The awards will specifically allow the companies to extend the contract performance period to “continue to develop and refine their Glide Phase Interceptor concept during the materiel solutions analysis phase,” the announcement said.
Raytheon was awarded a $29.5 million modification, increasing its total contract value to about $92 million while Northrop Grumman won a $18 million modification that increased its total contract value to $78 million. Both companies’ work now has a modified period of performance lasting through July 2023.

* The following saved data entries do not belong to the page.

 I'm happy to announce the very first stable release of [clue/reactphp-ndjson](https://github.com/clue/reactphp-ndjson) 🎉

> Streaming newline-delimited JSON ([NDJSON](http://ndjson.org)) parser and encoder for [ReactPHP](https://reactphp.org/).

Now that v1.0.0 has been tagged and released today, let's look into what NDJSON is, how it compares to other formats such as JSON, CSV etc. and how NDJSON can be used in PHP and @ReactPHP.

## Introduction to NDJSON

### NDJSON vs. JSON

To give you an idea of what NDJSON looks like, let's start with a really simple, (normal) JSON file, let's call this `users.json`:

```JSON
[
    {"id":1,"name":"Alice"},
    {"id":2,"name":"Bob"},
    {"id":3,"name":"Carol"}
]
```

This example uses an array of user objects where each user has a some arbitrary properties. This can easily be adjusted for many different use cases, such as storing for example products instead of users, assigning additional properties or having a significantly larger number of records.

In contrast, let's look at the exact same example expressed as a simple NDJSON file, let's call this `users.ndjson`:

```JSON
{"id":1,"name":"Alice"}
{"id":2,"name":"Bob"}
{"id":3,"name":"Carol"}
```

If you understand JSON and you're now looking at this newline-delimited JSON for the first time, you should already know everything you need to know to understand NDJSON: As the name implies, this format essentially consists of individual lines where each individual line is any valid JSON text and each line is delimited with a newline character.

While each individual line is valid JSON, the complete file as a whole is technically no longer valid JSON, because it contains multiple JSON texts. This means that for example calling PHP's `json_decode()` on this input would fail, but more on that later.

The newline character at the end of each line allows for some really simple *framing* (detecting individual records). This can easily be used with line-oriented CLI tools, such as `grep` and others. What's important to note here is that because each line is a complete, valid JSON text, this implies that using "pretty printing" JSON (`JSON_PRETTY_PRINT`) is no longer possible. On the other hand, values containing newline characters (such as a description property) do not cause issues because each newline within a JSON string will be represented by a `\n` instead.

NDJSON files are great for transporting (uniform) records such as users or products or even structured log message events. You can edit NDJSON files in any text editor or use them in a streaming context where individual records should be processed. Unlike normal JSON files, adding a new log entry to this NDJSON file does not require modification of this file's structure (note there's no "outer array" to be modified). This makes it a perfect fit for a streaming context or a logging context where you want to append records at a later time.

Raytheon’s work will occur in Tucson, Ariz.; El Dorado Hills, Calif.; Tewksbury, Mass.; Woburn, Mass.; and Huntsville, Ala. Northrop Grumman’s work will occur in Chandler, Ariz.
This comes after MDA awarded the companies $31 million modifications in June to continue further developing and refining concepts for their GPI options, leading to a System Requirements Review (SRR)-Prototype, covering work until February 2023 (Defense Daily, June 24).
In September, Raytheon confirmed it had completed the SRR-Prototype, meaning it has moved on to preliminary design work (Defense Daily, Sept. 22).
The agency expects GPI to be developed in phases, with increased capabilities delivered over time. MDA expects initial fielding to start in the mid-to-late 2020s.
In 2021, MDA first awarded Raytheon, Northrop Grumman and Lockheed Martin [LMT] a $19 million to $21 million contract to develop and refine GPI hypersonic missile defense interceptors (Defense Daily, Nov. 22, 2021).
In 2021 the MDA initially switched tracks, moving away from the previous Regional Glide Phase Weapon System (RGPWS) and starting the near-term GPI with separate work on longer term capabilities (Defense Daily, Feb. 4, 2021).
MDA previously said the interceptors will fit into the Aegis Ballistic Missile Defense System and fitted from standard Vertical Launch System cells on Navy destroyers and they will be integrated with a modified Baseline 9 Aegis Weapon System.
This progress is occurring amid a disagreement between the Biden administration and Senate on how much funding GPI should get.
Last month, the White House said it opposed a provision in the Senate’s fiscal year 2023 defense authorization bill that could boost GPI finding from the $225 million requested to $518 million total (Defense Daily, Oct. 24).
The administration argued against the increase because the technological maturity is “currently too long to support such an acceleration,” while DoD is already investing in systems with some near-term hypersonic missile defense capabilities like the Standard Missile-6.